(Objective)
Convert all of the data below into a numbered list, one entry per line, and leave out any blank lines.

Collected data
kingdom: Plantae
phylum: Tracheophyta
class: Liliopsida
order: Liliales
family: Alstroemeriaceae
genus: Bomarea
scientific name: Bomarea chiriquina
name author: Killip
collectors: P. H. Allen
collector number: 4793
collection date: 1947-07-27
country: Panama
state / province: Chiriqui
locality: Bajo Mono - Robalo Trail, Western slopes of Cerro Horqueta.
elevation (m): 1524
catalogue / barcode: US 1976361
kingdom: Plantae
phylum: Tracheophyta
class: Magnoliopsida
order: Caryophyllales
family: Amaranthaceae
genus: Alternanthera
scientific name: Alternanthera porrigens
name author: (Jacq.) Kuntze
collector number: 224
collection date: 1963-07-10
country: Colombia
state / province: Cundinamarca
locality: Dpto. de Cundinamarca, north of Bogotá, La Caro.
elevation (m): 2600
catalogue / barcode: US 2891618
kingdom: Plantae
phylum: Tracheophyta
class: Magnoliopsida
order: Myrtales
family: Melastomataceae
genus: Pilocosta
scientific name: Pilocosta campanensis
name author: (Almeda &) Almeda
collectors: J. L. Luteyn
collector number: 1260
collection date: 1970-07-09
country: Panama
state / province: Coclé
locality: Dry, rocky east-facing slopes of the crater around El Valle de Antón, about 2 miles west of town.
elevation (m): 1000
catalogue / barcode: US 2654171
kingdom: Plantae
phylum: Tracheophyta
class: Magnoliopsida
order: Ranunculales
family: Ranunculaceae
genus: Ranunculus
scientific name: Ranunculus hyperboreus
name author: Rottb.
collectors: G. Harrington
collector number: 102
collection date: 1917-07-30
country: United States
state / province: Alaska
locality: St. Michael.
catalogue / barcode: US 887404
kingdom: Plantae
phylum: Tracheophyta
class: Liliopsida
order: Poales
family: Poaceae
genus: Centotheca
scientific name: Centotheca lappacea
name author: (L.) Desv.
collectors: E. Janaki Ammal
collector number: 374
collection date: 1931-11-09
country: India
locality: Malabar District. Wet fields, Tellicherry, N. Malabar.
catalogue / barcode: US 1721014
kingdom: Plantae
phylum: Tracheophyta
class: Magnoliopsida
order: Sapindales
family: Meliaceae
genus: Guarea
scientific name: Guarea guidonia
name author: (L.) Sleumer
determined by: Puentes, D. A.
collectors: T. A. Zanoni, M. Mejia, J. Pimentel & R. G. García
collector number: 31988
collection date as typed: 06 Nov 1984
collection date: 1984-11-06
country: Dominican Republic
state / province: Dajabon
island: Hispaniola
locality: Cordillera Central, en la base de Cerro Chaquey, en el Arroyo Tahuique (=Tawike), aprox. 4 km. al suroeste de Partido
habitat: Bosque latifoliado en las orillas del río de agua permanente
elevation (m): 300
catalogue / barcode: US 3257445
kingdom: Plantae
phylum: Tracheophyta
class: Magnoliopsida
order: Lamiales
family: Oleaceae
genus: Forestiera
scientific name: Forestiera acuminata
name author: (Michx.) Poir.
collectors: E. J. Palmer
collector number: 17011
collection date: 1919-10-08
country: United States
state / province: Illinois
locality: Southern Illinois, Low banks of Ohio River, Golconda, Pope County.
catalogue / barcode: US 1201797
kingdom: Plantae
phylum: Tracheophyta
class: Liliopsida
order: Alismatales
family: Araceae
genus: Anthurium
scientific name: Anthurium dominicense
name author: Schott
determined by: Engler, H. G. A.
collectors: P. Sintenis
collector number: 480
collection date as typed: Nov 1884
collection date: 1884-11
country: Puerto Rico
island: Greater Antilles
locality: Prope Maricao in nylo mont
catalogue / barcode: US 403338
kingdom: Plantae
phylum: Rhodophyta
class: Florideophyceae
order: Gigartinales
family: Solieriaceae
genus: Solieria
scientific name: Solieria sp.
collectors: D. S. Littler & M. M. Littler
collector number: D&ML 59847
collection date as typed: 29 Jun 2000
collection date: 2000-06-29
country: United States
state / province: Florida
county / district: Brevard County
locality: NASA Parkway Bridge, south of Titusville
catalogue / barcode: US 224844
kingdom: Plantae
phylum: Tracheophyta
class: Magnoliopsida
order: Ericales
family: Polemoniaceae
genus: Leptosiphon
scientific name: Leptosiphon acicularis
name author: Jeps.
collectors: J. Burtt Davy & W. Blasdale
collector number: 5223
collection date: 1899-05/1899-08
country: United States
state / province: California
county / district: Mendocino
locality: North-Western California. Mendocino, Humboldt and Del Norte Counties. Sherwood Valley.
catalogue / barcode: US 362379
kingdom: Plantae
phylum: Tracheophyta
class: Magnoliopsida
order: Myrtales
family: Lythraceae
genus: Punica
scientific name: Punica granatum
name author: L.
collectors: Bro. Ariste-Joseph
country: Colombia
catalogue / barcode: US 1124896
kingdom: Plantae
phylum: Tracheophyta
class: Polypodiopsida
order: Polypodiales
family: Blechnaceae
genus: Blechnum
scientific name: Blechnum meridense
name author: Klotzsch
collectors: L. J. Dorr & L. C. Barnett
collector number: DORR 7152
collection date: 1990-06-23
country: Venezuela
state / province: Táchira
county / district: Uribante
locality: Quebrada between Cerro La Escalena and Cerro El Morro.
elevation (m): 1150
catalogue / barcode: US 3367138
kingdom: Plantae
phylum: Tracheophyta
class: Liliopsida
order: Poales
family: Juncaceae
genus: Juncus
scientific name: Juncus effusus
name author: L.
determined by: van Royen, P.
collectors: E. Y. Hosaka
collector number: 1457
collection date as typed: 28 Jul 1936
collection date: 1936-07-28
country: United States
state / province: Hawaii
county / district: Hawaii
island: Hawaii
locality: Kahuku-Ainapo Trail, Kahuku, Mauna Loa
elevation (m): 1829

(Solution below)
1. kingdom: Plantae
2. phylum: Tracheophyta
3. class: Liliopsida
4. order: Liliales
5. family: Alstroemeriaceae
6. genus: Bomarea
7. scientific name: Bomarea chiriquina
8. name author: Killip
9. collectors: P. H. Allen
10. collector number: 4793
11. collection date: 1947-07-27
12. country: Panama
13. state / province: Chiriqui
14. locality: Bajo Mono - Robalo Trail, Western slopes of Cerro Horqueta.
15. elevation (m): 1524
16. catalogue / barcode: US 1976361
17. kingdom: Plantae
18. phylum: Tracheophyta
19. class: Magnoliopsida
20. order: Caryophyllales
21. family: Amaranthaceae
22. genus: Alternanthera
23. scientific name: Alternanthera porrigens
24. name author: (Jacq.) Kuntze
25. collector number: 224
26. collection date: 1963-07-10
27. country: Colombia
28. state / province: Cundinamarca
29. locality: Dpto. de Cundinamarca, north of Bogotá, La Caro.
30. elevation (m): 2600
31. catalogue / barcode: US 2891618
32. kingdom: Plantae
33. phylum: Tracheophyta
34. class: Magnoliopsida
35. order: Myrtales
36. family: Melastomataceae
37. genus: Pilocosta
38. scientific name: Pilocosta campanensis
39. name author: (Almeda &) Almeda
40. collectors: J. L. Luteyn
41. collector number: 1260
42. collection date: 1970-07-09
43. country: Panama
44. state / province: Coclé
45. locality: Dry, rocky east-facing slopes of the crater around El Valle de Antón, about 2 miles west of town.
46. elevation (m): 1000
47. catalogue / barcode: US 2654171
48. kingdom: Plantae
49. phylum: Tracheophyta
50. class: Magnoliopsida
51. order: Ranunculales
52. family: Ranunculaceae
53. genus: Ranunculus
54. scientific name: Ranunculus hyperboreus
55. name author: Rottb.
56. collectors: G. Harrington
57. collector number: 102
58. collection date: 1917-07-30
59. country: United States
60. state / province: Alaska
61. locality: St. Michael.
62. catalogue / barcode: US 887404
63. kingdom: Plantae
64. phylum: Tracheophyta
65. class: Liliopsida
66. order: Poales
67. family: Poaceae
68. genus: Centotheca
69. scientific name: Centotheca lappacea
70. name author: (L.) Desv.
71. collectors: E. Janaki Ammal
72. collector number: 374
73. collection date: 1931-11-09
74. country: India
75. locality: Malabar District. Wet fields, Tellicherry, N. Malabar.
76. catalogue / barcode: US 1721014
77. kingdom: Plantae
78. phylum: Tracheophyta
79. class: Magnoliopsida
80. order: Sapindales
81. family: Meliaceae
82. genus: Guarea
83. scientific name: Guarea guidonia
84. name author: (L.) Sleumer
85. determined by: Puentes, D. A.
86. collectors: T. A. Zanoni, M. Mejia, J. Pimentel & R. G. García
87. collector number: 31988
88. collection date as typed: 06 Nov 1984
89. collection date: 1984-11-06
90. country: Dominican Republic
91. state / province: Dajabon
92. island: Hispaniola
93. locality: Cordillera Central, en la base de Cerro Chaquey, en el Arroyo Tahuique (=Tawike), aprox. 4 km. al suroeste de Partido
94. habitat: Bosque latifoliado en las orillas del río de agua permanente
95. elevation (m): 300
96. catalogue / barcode: US 3257445
97. kingdom: Plantae
98. phylum: Tracheophyta
99. class: Magnoliopsida
100. order: Lamiales
101. family: Oleaceae
102. genus: Forestiera
103. scientific name: Forestiera acuminata
104. name author: (Michx.) Poir.
105. collectors: E. J. Palmer
106. collector number: 17011
107. collection date: 1919-10-08
108. country: United States
109. state / province: Illinois
110. locality: Southern Illinois, Low banks of Ohio River, Golconda, Pope County.
111. catalogue / barcode: US 1201797
112. kingdom: Plantae
113. phylum: Tracheophyta
114. class: Liliopsida
115. order: Alismatales
116. family: Araceae
117. genus: Anthurium
118. scientific name: Anthurium dominicense
119. name author: Schott
120. determined by: Engler, H. G. A.
121. collectors: P. Sintenis
122. collector number: 480
123. collection date as typed: Nov 1884
124. collection date: 1884-11
125. country: Puerto Rico
126. island: Greater Antilles
127. locality: Prope Maricao in nylo mont
128. catalogue / barcode: US 403338
129. kingdom: Plantae
130. phylum: Rhodophyta
131. class: Florideophyceae
132. order: Gigartinales
133. family: Solieriaceae
134. genus: Solieria
135. scientific name: Solieria sp.
136. collectors: D. S. Littler & M. M. Littler
137. collector number: D&ML 59847
138. collection date as typed: 29 Jun 2000
139. collection date: 2000-06-29
140. country: United States
141. state / province: Florida
142. county / district: Brevard County
143. locality: NASA Parkway Bridge, south of Titusville
144. catalogue / barcode: US 224844
145. kingdom: Plantae
146. phylum: Tracheophyta
147. class: Magnoliopsida
148. order: Ericales
149. family: Polemoniaceae
150. genus: Leptosiphon
151. scientific name: Leptosiphon acicularis
152. name author: Jeps.
153. collectors: J. Burtt Davy & W. Blasdale
154. collector number: 5223
155. collection date: 1899-05/1899-08
156. country: United States
157. state / province: California
158. county / district: Mendocino
159. locality: North-Western California. Mendocino, Humboldt and Del Norte Counties. Sherwood Valley.
160. catalogue / barcode: US 362379
161. kingdom: Plantae
162. phylum: Tracheophyta
163. class: Magnoliopsida
164. order: Myrtales
165. family: Lythraceae
166. genus: Punica
167. scientific name: Punica granatum
168. name author: L.
169. collectors: Bro. Ariste-Joseph
170. country: Colombia
171. catalogue / barcode: US 1124896
172. kingdom: Plantae
173. phylum: Tracheophyta
174. class: Polypodiopsida
175. order: Polypodiales
176. family: Blechnaceae
177. genus: Blechnum
178. scientific name: Blechnum meridense
179. name author: Klotzsch
180. collectors: L. J. Dorr & L. C. Barnett
181. collector number: DORR 7152
182. collection date: 1990-06-23
183. country: Venezuela
184. state / province: Táchira
185. county / district: Uribante
186. locality: Quebrada between Cerro La Escalena and Cerro El Morro.
187. elevation (m): 1150
188. catalogue / barcode: US 3367138
189. kingdom: Plantae
190. phylum: Tracheophyta
191. class: Liliopsida
192. order: Poales
193. family: Juncaceae
194. genus: Juncus
195. scientific name: Juncus effusus
196. name author: L.
197. determined by: van Royen, P.
198. collectors: E. Y. Hosaka
199. collector number: 1457
200. collection date as typed: 28 Jul 1936
201. collection date: 1936-07-28
202. country: United States
203. state / province: Hawaii
204. county / district: Hawaii
205. island: Hawaii
206. locality: Kahuku-Ainapo Trail, Kahuku, Mauna Loa
207. elevation (m): 1829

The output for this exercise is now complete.